Workday's (WDAY -1.95%) stock price has risen 35% over the past 12 months as the cloud-based human capital management (HCM) services provider impressed investors with its stable growth and rising margins in a tough macro environment.

Back in late August, I said Workday's stock still had room to run and looked reasonably valued relative to its growth potential. Its recent rollout of new artificial intelligence (AI) features seemingly supported that bullish view. But an unexpected reduction to its long-term guidance overshadowed that positive development. Let's review this green flag and red flag for Workday's future, and see if its stock is still a worthwhile long-term investment.

Two software developers create a mobile app.

Image source: Getty Images.

The green flag: Its new AI marketplace

Workday's platform -- which is used for staffing, payroll, budgeting, and analytics purposes -- hosts a lot of data for more than 10,000 organizations worldwide. Therefore it makes sense to use AI tools to crunch all of that data more efficiently.

That's why the company just hopped aboard the AI bandwagon with its Workday AI Marketplace, which hosts AI and machine learning (ML) apps and directly integrates them into its main HCM platform. Those apps can be created with third-party development tools or Workday Extend, its first-party platform for creating custom apps that can be tethered to its own large language models. It will also bundle together all of its AI and ML apps in its new Workday AI Gateway.

Workday is already running a beta test for the AI Marketplace with 15 early adopters, including Amazon and Accenture, and it will officially launch in the first half of 2024. It's also introducing new generative AI features to perform common tasks like analyzing contracts, writing job descriptions and knowledge base articles, and creating employee growth plans.

Co-CEO Aneel Bhusri said the new AI Marketplace would enable its customers to "harness the incredible amount of AI innovation happening today" and "give them the peace of mind in knowing that each solution is proven, trusted, and meets Workday's stringent standards for responsible AI." Those new features could lock in its customers, ensure its net revenue retention rate remains above 100%, and widen its moat against bigger and more diversified competitors like Oracle.

The red flag: A slight reduction to its long-term guidance

Workday previously claimed it could grow its annual subscription revenue by at least 20% over the long term. Its subscription revenue rose 22.5% in fiscal 2023 (which ended in January 2023), but it only expects 18% growth in fiscal 2024.

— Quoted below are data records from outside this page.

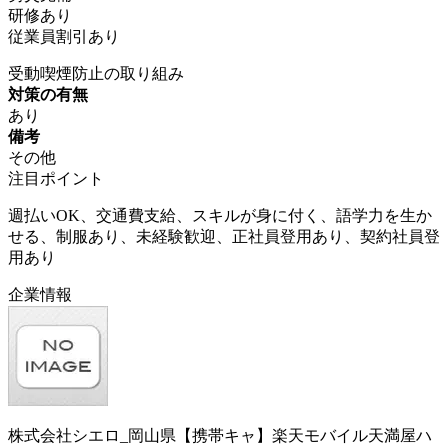
研修あり
従業員割引あり
受動喫煙防止の取り組み
対策の有無
あり
備考
その他
注目ポイント
週払いOK、交通費支給、スキルが身に付く、語学力を生か
せる、制服あり、未経験歓迎、正社員登用あり、契約社員登
用あり
企業情報
株式会社シエロ_岡山県【携帯キャ】楽天モバイル天満屋ハ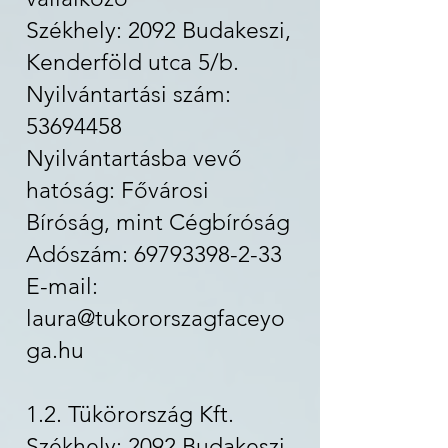
Székhely: 2092 Budakeszi,
Kenderföld utca 5/b.
Nyilvántartási szám:
53694458
Nyilvántartásba vevő
hatóság: Fővárosi
Bíróság, mint Cégbíróság
Adószám: 69793398-2-33
E-mail:
laura@tukororszagfaceyo
ga.hu
1.2. Tükörország Kft.
Székhely: 2092 Budakeszi,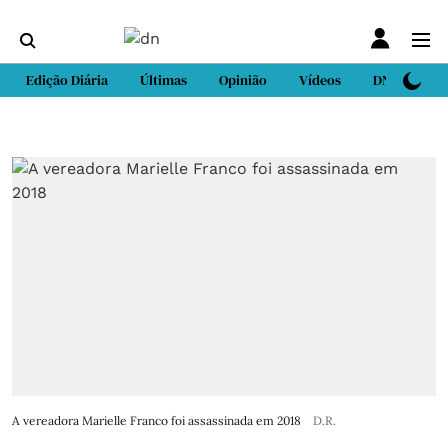
Edição Diária
Últimas
Opinião
Vídeos
DN Sport
A vereadora Marielle Franco foi assassinada em 2018
D.R.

That slowdown wasn't surprising, since its near-term growth has been throttled by the macro headwinds, but co-CEO Carl Eschenbach said it was still "positioning the business to return to 20%-plus subscription revenue growth when the environment improves" during the company's fourth-quarter conference call in February. Eschenbach reiterated that goal during the company's first-quarter conference call in May, but he curiously didn't mention it again during its second-quarter conference call in August.

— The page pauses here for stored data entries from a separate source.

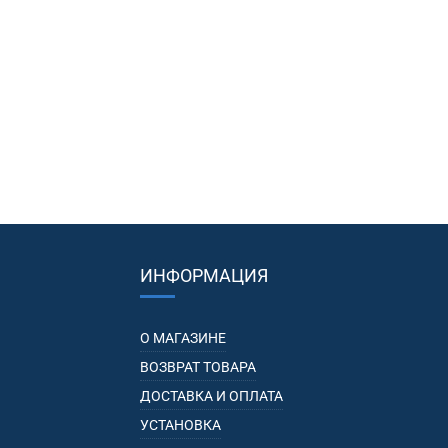
ИНФОРМАЦИЯ
О МАГАЗИНЕ
ВОЗВРАТ ТОВАРА
ДОСТАВКА И ОПЛАТА
УСТАНОВКА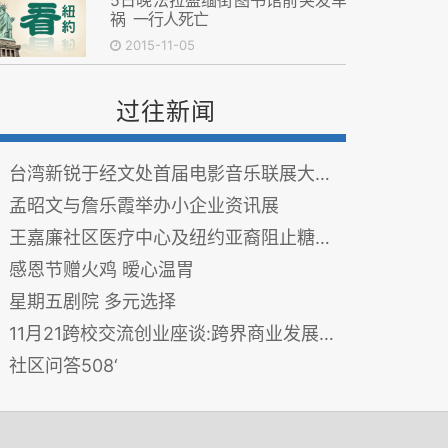
祸 一行人死亡
2015-11-05
过往新闻
台湾新锐于经文处首届电影音乐联展大放异彩
孟昭文与詹乐霞举办小企业资讯展
王嘉廉社区医疗中心及纽约亚裔阻止糖尿病症联盟
感恩节赠火鸡 暧心温胃
星期五剧院 多元选择
11月21跨校交流创业座谈:跨界商业发展趋势
社区问答508‘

During its investor day presentation on Sept. 27, Workday management abruptly reduced that guidance to just 17%-19% annual growth in subscription revenue over the next three years. That guidance cut wasn't disastrous, but it caused Workday's stock price to drop 8% on Sept. 28 as investors realized its slowdown would drag on for a lot longer than it had initially anticipated.

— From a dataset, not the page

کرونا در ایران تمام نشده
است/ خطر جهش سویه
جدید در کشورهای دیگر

Workday expects to maintain an annual adjusted operating margin of 25% through the end of fiscal 2026, which would represent a steady expansion from its target adjusted operating margin of 23.5% for fiscal 2024. However, investors might have been expecting a more significant expansion in its operating margins as its revenue growth cooled off.

This could be a good buying opportunity

Workday's guidance cut was certainly disappointing. But at $210, it trades at just 38 times this year's adjusted earnings and 32 times next year's adjusted earnings. Those valuations are reasonable relative to those of its industry peers.

For reference, ServiceNow, the digital workflow services provider that is growing slightly faster than Workday, trades at 45 times forward earnings. Salesforce, the customer relationship management (CRM) leader that is growing at a slower rate than Workday, trades at 26 times forward earnings.

If Workday can continue to grow its subscription revenue at 17%-19% annually over the next three years as it consistently expands its operating margins, it could still be a great investment. Furthermore, Workday still expects its key investments to drive its growth "beyond fiscal 2027" as its operating efficiencies "drive scale across its business."

Workday's upside potential might be limited over the next few quarters, but it still has the potential to generate multibagger returns even if it only maintains a high-teens revenue growth rate over the next few years. In other words, it's a good growth stock for long-term investors who can tune out all the near-term noise.